Stoyanovich was, at the time, the most accurate kicker in league history. I was quite familiar with the work of Mr. Stoyanovich because I had recently picked up a hobby that would come to consume thousands of hours of my life over the next decade and a half--a little game called "Fantasy Football." And Pete was my team's kicker (a fact that led to early success, and possibly an unhealthy addiction). Forty-one yards of ice and snow and steaming Cowboy defenders stood between the diminutive Stoyanovich and the bright yellow uprights though. He had made two shorter kicks earlier that day, but missed one just a few yards longer than this attempt. All of Dallas was glued to the game, hoping, praying for a miracle.

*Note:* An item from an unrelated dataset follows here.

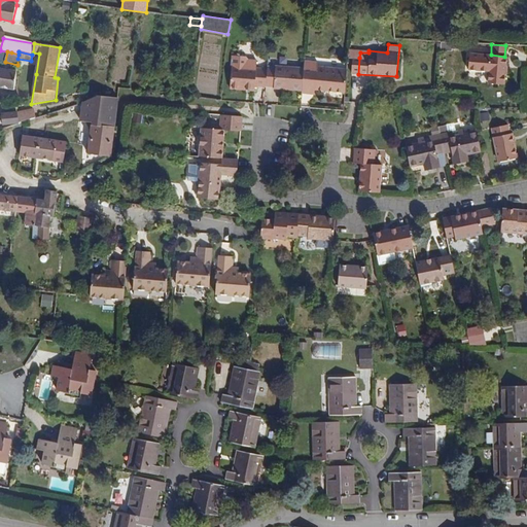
[(504,84),(507,57),(504,57),(491,55),(469,53),(468,70),(489,72),(488,82),(504,84)]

Then it came. In the form of Cowboy defensive lineman Jimmy Jones' hand. The blocked kick bounced into the defensive backfield and rolled to a stop in the snow around the ten yard line. Jerry Jones, pre-major cosmetic surgery, jumped for joy in his sleek black coat on the sidelines. Troy Aikman and Michael Irvin embraced in celebration. Don Shula wiped some ice from his over-sized dark sunglasses and began walking to the locker room. The announcers told the world, "The Cowboys will win!"
It would have been true. America's team would have had another win en route to another Superbowl and Dallas would have gone on to have another pleasant, post victory Thanksgiving. If not for Leon Lett.
Lett, who made several Pro-Bowls, was already famous for another bonehead play--ten months earlier in the Superbowl. But getting stripped by Don Beebe before he entered the endzone didn't cost the team a win.
As Cowboy players waved each other off. Since the ball went past the line of scrimmage, so long as no Cowboy touched it, Dallas would take possession and kneel for the win. But out of nowhere came defensive tackle Leon Lett. "Big Cat" (his nickname at the time) dove on the ball. But it was slippery and the pigskin popped out from under him--now a live ball. The Dolphins quickly recovered at the one.
They cleared the line with their cleats. Stoyanovich lined up a kick shorter than an extra point. My fantasy team got three points I would have traded anything in the world to give up at the time. And Cowboy fans sunk backwards into their chairs and couches, dejected. The air outside was suddenly much colder.
In my uncle's living room: silence. The TV went off before Steve DeBerg (filling in for an injured Dan Marino) even realized the kick was good. My cousin and I went outside and tossed a football around in the snow. He was older, and it seemed like he was tackling me extra hard. It was confusing at the time.
The Cowboys' coach at the time, Jimmy Johnson (former University of Miami coach), found Lett in the training room, crying. Johnson reassured him he wouldn't be cut. (All of Dallas wanted to run him out of the state at the time.)
When you see footage of that game, one of the most famous Thanksgiving Day games ever, you probably smirk. It's funny. To you. When I see that tape though, I want to yell out to Leon Lett, "NO! NO! NO! Please, for the love of all that is good, DON'T TOUCH THAT BALL!!"
So as you eat (and watch football) today with your loved ones, and you're going over all that you have to be thankful for, be grateful you weren't Leon Lett 16 years ago.